The OcéanIA project has the goal of developing new AI and mathematical modelling tools to contribute to the understanding of the structure, functioning, and underlying mechanisms and dynamics of the global ocean symbiome. These actions are essential to gain a better understanding of the oceans and their role in regulating and sustaining the biosphere. This is also an opportunity to dive into the connections of AI and biodiversity, which can be a major achievement for the sustainability of human societies on the blue part of the planet.
Neuro-Symnbolic AI
Luis C. Lamb
Short bio invited speaker:
Luis C. Lamb is a Full Professor and Secretary of Innovation, Science and Technology of the State of Rio Grande do Sul, Brazil.

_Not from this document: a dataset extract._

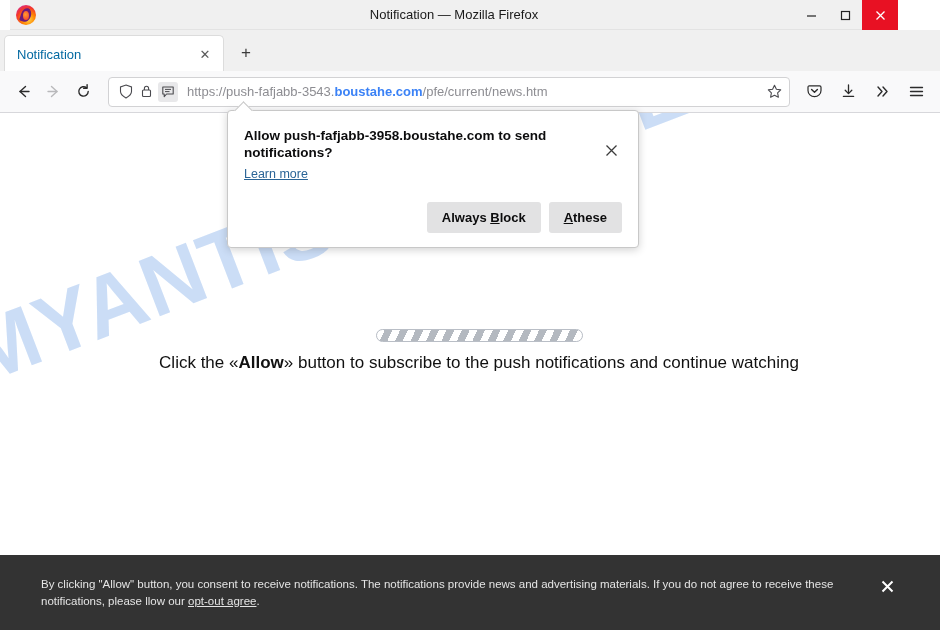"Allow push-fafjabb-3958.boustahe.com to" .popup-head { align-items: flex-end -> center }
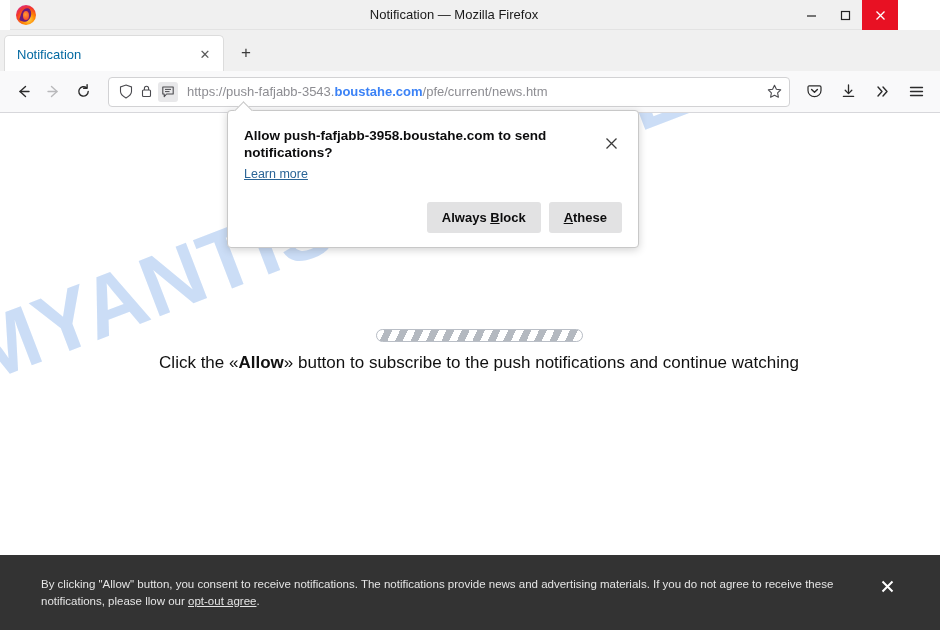"Always Block" .pbtn { border-radius: 3px -> 11px }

He was formerly Vice President for Research (2016-2018) and Dean of the Institute of Informatics (2011-2016) at the Federal University of Rio Grande do Sul (UFRGS), Brazil. He holds both the Ph.D. in Computer Science from Imperial College London (2000) and the Diploma of the Imperial College, MSc by research (1995) and BSc in Computer Science (1992) from UFRGS, Brazil. His research interests include neural-symbolic computing, the integration of learning and reasoning, and ethics in AI.
He co-authored two research monographs: Neural-Symbolic Cognitive Reasoning, with Garcez and Gabbay (Springer, 2009) and Compiled Labelled Deductive Systems, with Broda, Gabbay, and Russo (IoP, 2004). His research has led to publications at flagship journals, AI and neural computation conferences. He was co-organizer of two Dagstuhl Seminars on Neuro-symbolic AI: the Dagstuhl Seminar 14381: Neural-Symbolic Learning and Reasoning (2014) and Dagstuhl Seminar 17192: Human-Like Neural-Symbolic Computing (2017) and several workshops on neural-symbolic learning and reasoning at AAAI and IJCAI.